*** Opening of SUPPLIED DATA ***

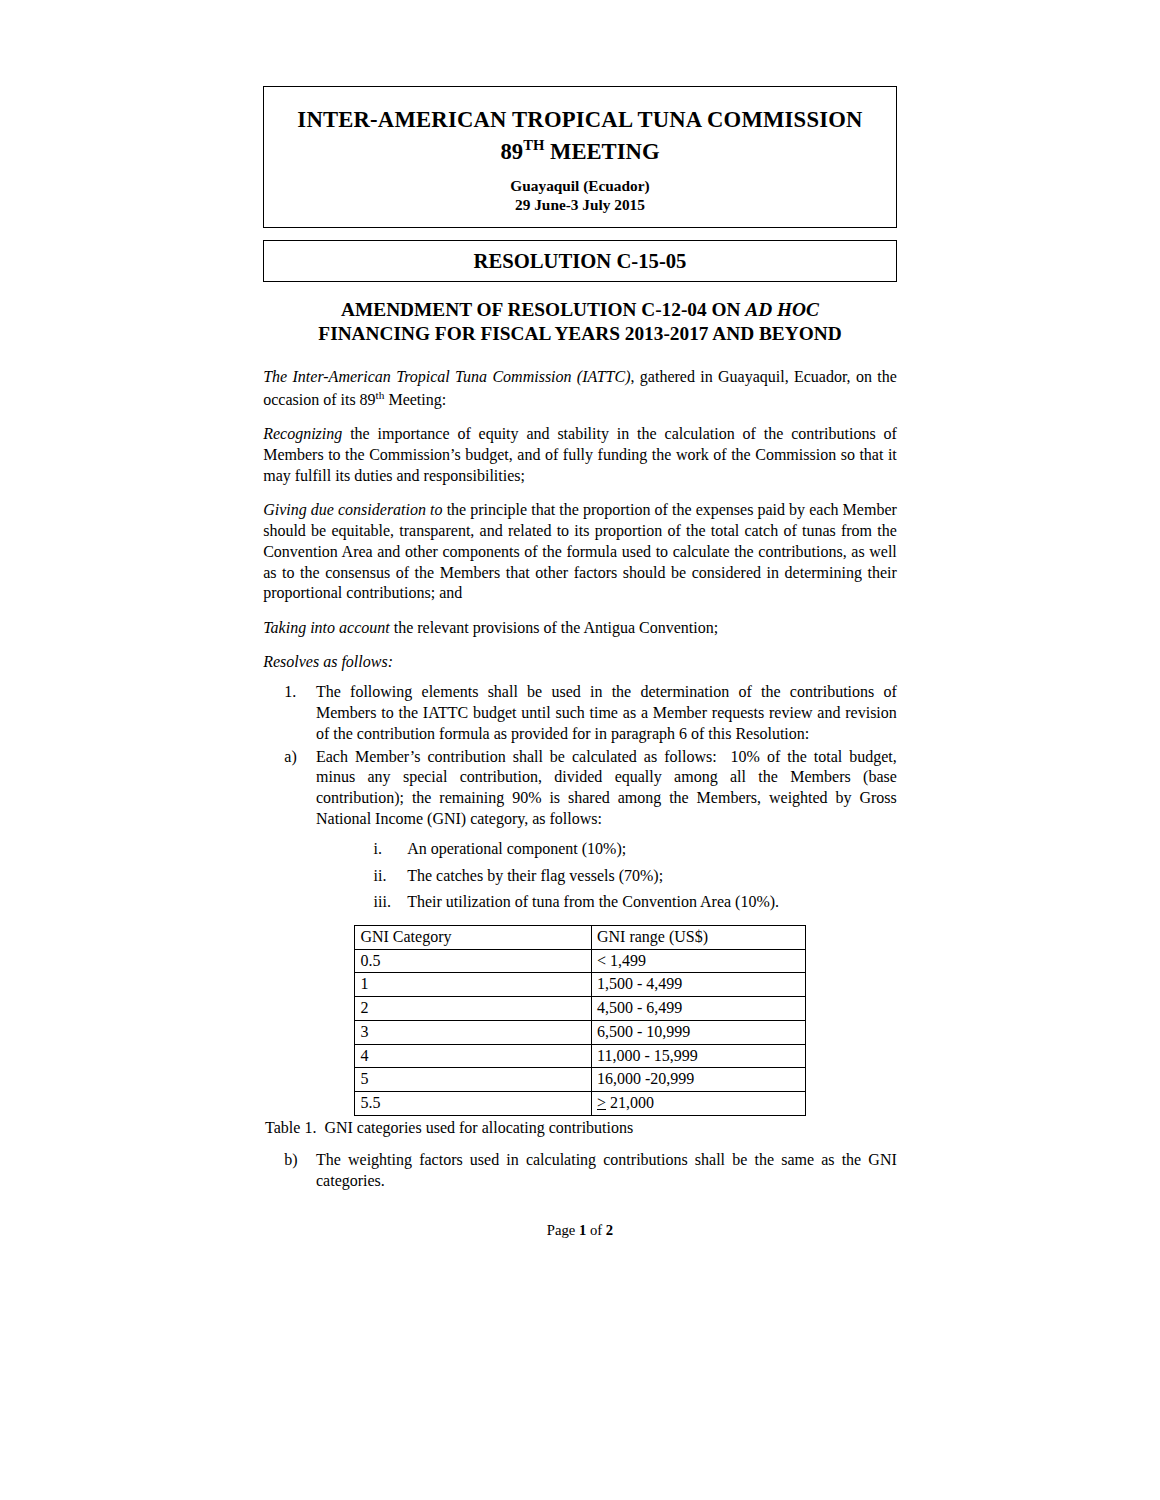INTER-AMERICAN TROPICAL TUNA COMMISSION
89TH MEETING
Guayaquil (Ecuador)
29 June-3 July 2015
RESOLUTION C-15-05
AMENDMENT OF RESOLUTION C-12-04 ON AD HOC FINANCING FOR FISCAL YEARS 2013-2017 AND BEYOND
The Inter-American Tropical Tuna Commission (IATTC), gathered in Guayaquil, Ecuador, on the occasion of its 89th Meeting:
Recognizing the importance of equity and stability in the calculation of the contributions of Members to the Commission’s budget, and of fully funding the work of the Commission so that it may fulfill its duties and responsibilities;
Giving due consideration to the principle that the proportion of the expenses paid by each Member should be equitable, transparent, and related to its proportion of the total catch of tunas from the Convention Area and other components of the formula used to calculate the contributions, as well as to the consensus of the Members that other factors should be considered in determining their proportional contributions; and
Taking into account the relevant provisions of the Antigua Convention;
Resolves as follows:
1. The following elements shall be used in the determination of the contributions of Members to the IATTC budget until such time as a Member requests review and revision of the contribution formula as provided for in paragraph 6 of this Resolution:
a) Each Member’s contribution shall be calculated as follows: 10% of the total budget, minus any special contribution, divided equally among all the Members (base contribution); the remaining 90% is shared among the Members, weighted by Gross National Income (GNI) category, as follows:
i. An operational component (10%);
ii. The catches by their flag vessels (70%);
iii. Their utilization of tuna from the Convention Area (10%).
| GNI Category | GNI range (US$) |
| 0.5 | < 1,499 |
| 1 | 1,500 - 4,499 |
| 2 | 4,500 - 6,499 |
| 3 | 6,500 - 10,999 |
| 4 | 11,000 - 15,999 |
| 5 | 16,000 -20,999 |
| 5.5 | > 21,000 |
Table 1. GNI categories used for allocating contributions
b) The weighting factors used in calculating contributions shall be the same as the GNI categories.
Page 1 of 2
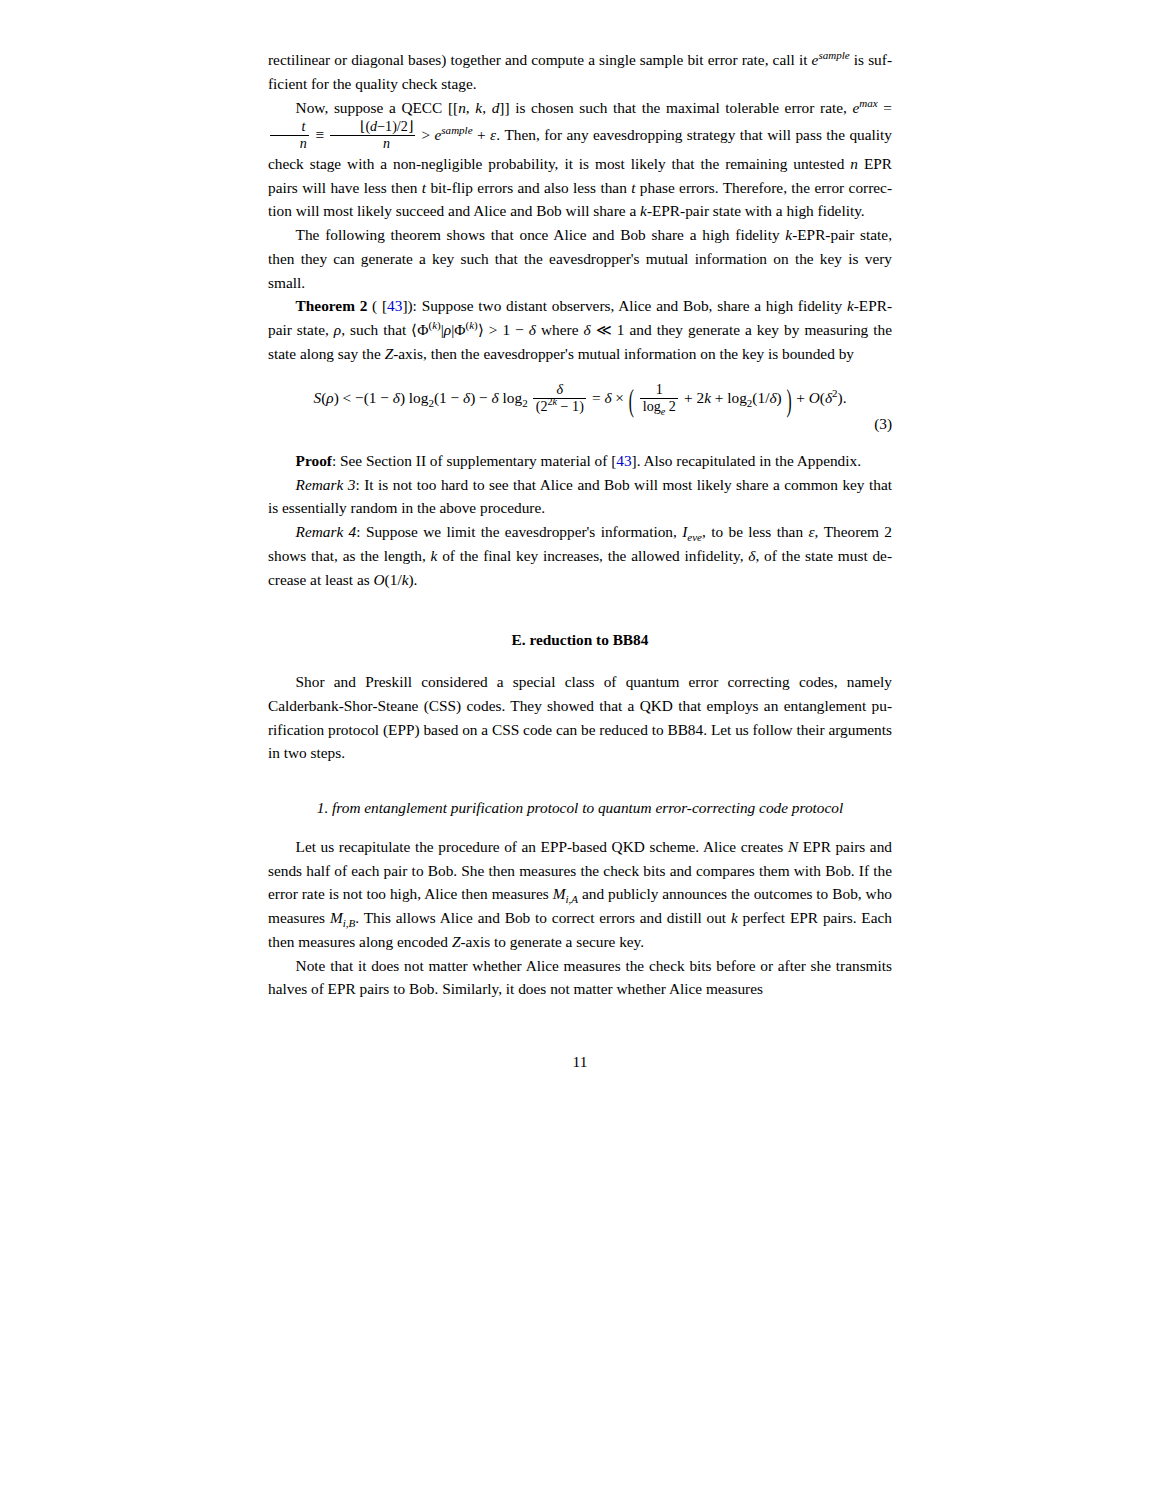rectilinear or diagonal bases) together and compute a single sample bit error rate, call it esample is sufficient for the quality check stage.
Now, suppose a QECC [[n, k, d]] is chosen such that the maximal tolerable error rate, emax = tn ≡ ⌊(d−1)/2⌋n > esample + ε. Then, for any eavesdropping strategy that will pass the quality check stage with a non-negligible probability, it is most likely that the remaining untested n EPR pairs will have less then t bit-flip errors and also less than t phase errors. Therefore, the error correction will most likely succeed and Alice and Bob will share a k-EPR-pair state with a high fidelity.
The following theorem shows that once Alice and Bob share a high fidelity k-EPR-pair state, then they can generate a key such that the eavesdropper's mutual information on the key is very small.
Theorem 2 ( [43]): Suppose two distant observers, Alice and Bob, share a high fidelity k-EPR-pair state, ρ, such that ⟨Φ(k)|ρ|Φ(k)⟩ > 1 − δ where δ ≪ 1 and they generate a key by measuring the state along say the Z-axis, then the eavesdropper's mutual information on the key is bounded by
S(ρ) < −(1 − δ) log2(1 − δ) − δ log2 δ(22k − 1) = δ × ( 1 loge 2 + 2k + log2(1/δ) ) + O(δ2). (3)
Proof: See Section II of supplementary material of [43]. Also recapitulated in the Appendix.
Remark 3: It is not too hard to see that Alice and Bob will most likely share a common key that is essentially random in the above procedure.
Remark 4: Suppose we limit the eavesdropper's information, Ieve, to be less than ε, Theorem 2 shows that, as the length, k of the final key increases, the allowed infidelity, δ, of the state must decrease at least as O(1/k).
E. reduction to BB84
Shor and Preskill considered a special class of quantum error correcting codes, namely Calderbank-Shor-Steane (CSS) codes. They showed that a QKD that employs an entanglement purification protocol (EPP) based on a CSS code can be reduced to BB84. Let us follow their arguments in two steps.
1. from entanglement purification protocol to quantum error-correcting code protocol
Let us recapitulate the procedure of an EPP-based QKD scheme. Alice creates N EPR pairs and sends half of each pair to Bob. She then measures the check bits and compares them with Bob. If the error rate is not too high, Alice then measures Mi,A and publicly announces the outcomes to Bob, who measures Mi,B. This allows Alice and Bob to correct errors and distill out k perfect EPR pairs. Each then measures along encoded Z-axis to generate a secure key.
Note that it does not matter whether Alice measures the check bits before or after she transmits halves of EPR pairs to Bob. Similarly, it does not matter whether Alice measures
11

*** Close of SUPPLIED DATA ***

**WHAT YOU SHOULD DO**
Transcribe the records above exactly, leaving out every picture.

**OUTPUT OF THE TASK**
INTER-AMERICAN TROPICAL TUNA COMMISSION
89TH MEETING
Guayaquil (Ecuador)
29 June-3 July 2015
RESOLUTION C-15-05
AMENDMENT OF RESOLUTION C-12-04 ON AD HOC FINANCING FOR FISCAL YEARS 2013-2017 AND BEYOND
The Inter-American Tropical Tuna Commission (IATTC), gathered in Guayaquil, Ecuador, on the occasion of its 89th Meeting:
Recognizing the importance of equity and stability in the calculation of the contributions of Members to the Commission’s budget, and of fully funding the work of the Commission so that it may fulfill its duties and responsibilities;
Giving due consideration to the principle that the proportion of the expenses paid by each Member should be equitable, transparent, and related to its proportion of the total catch of tunas from the Convention Area and other components of the formula used to calculate the contributions, as well as to the consensus of the Members that other factors should be considered in determining their proportional contributions; and
Taking into account the relevant provisions of the Antigua Convention;
Resolves as follows:
1. The following elements shall be used in the determination of the contributions of Members to the IATTC budget until such time as a Member requests review and revision of the contribution formula as provided for in paragraph 6 of this Resolution:
a) Each Member’s contribution shall be calculated as follows: 10% of the total budget, minus any special contribution, divided equally among all the Members (base contribution); the remaining 90% is shared among the Members, weighted by Gross National Income (GNI) category, as follows:
i. An operational component (10%);
ii. The catches by their flag vessels (70%);
iii. Their utilization of tuna from the Convention Area (10%).
| GNI Category | GNI range (US$) |
| 0.5 | < 1,499 |
| 1 | 1,500 - 4,499 |
| 2 | 4,500 - 6,499 |
| 3 | 6,500 - 10,999 |
| 4 | 11,000 - 15,999 |
| 5 | 16,000 -20,999 |
| 5.5 | > 21,000 |
Table 1. GNI categories used for allocating contributions
b) The weighting factors used in calculating contributions shall be the same as the GNI categories.
Page 1 of 2
rectilinear or diagonal bases) together and compute a single sample bit error rate, call it esample is sufficient for the quality check stage.
Now, suppose a QECC [[n, k, d]] is chosen such that the maximal tolerable error rate, emax = tn ≡ ⌊(d−1)/2⌋n > esample + ε. Then, for any eavesdropping strategy that will pass the quality check stage with a non-negligible probability, it is most likely that the remaining untested n EPR pairs will have less then t bit-flip errors and also less than t phase errors. Therefore, the error correction will most likely succeed and Alice and Bob will share a k-EPR-pair state with a high fidelity.
The following theorem shows that once Alice and Bob share a high fidelity k-EPR-pair state, then they can generate a key such that the eavesdropper's mutual information on the key is very small.
Theorem 2 ( [43]): Suppose two distant observers, Alice and Bob, share a high fidelity k-EPR-pair state, ρ, such that ⟨Φ(k)|ρ|Φ(k)⟩ > 1 − δ where δ ≪ 1 and they generate a key by measuring the state along say the Z-axis, then the eavesdropper's mutual information on the key is bounded by
S(ρ) < −(1 − δ) log2(1 − δ) − δ log2 δ(22k − 1) = δ × ( 1 loge 2 + 2k + log2(1/δ) ) + O(δ2). (3)
Proof: See Section II of supplementary material of [43]. Also recapitulated in the Appendix.
Remark 3: It is not too hard to see that Alice and Bob will most likely share a common key that is essentially random in the above procedure.
Remark 4: Suppose we limit the eavesdropper's information, Ieve, to be less than ε, Theorem 2 shows that, as the length, k of the final key increases, the allowed infidelity, δ, of the state must decrease at least as O(1/k).
E. reduction to BB84
Shor and Preskill considered a special class of quantum error correcting codes, namely Calderbank-Shor-Steane (CSS) codes. They showed that a QKD that employs an entanglement purification protocol (EPP) based on a CSS code can be reduced to BB84. Let us follow their arguments in two steps.
1. from entanglement purification protocol to quantum error-correcting code protocol
Let us recapitulate the procedure of an EPP-based QKD scheme. Alice creates N EPR pairs and sends half of each pair to Bob. She then measures the check bits and compares them with Bob. If the error rate is not too high, Alice then measures Mi,A and publicly announces the outcomes to Bob, who measures Mi,B. This allows Alice and Bob to correct errors and distill out k perfect EPR pairs. Each then measures along encoded Z-axis to generate a secure key.
Note that it does not matter whether Alice measures the check bits before or after she transmits halves of EPR pairs to Bob. Similarly, it does not matter whether Alice measures
11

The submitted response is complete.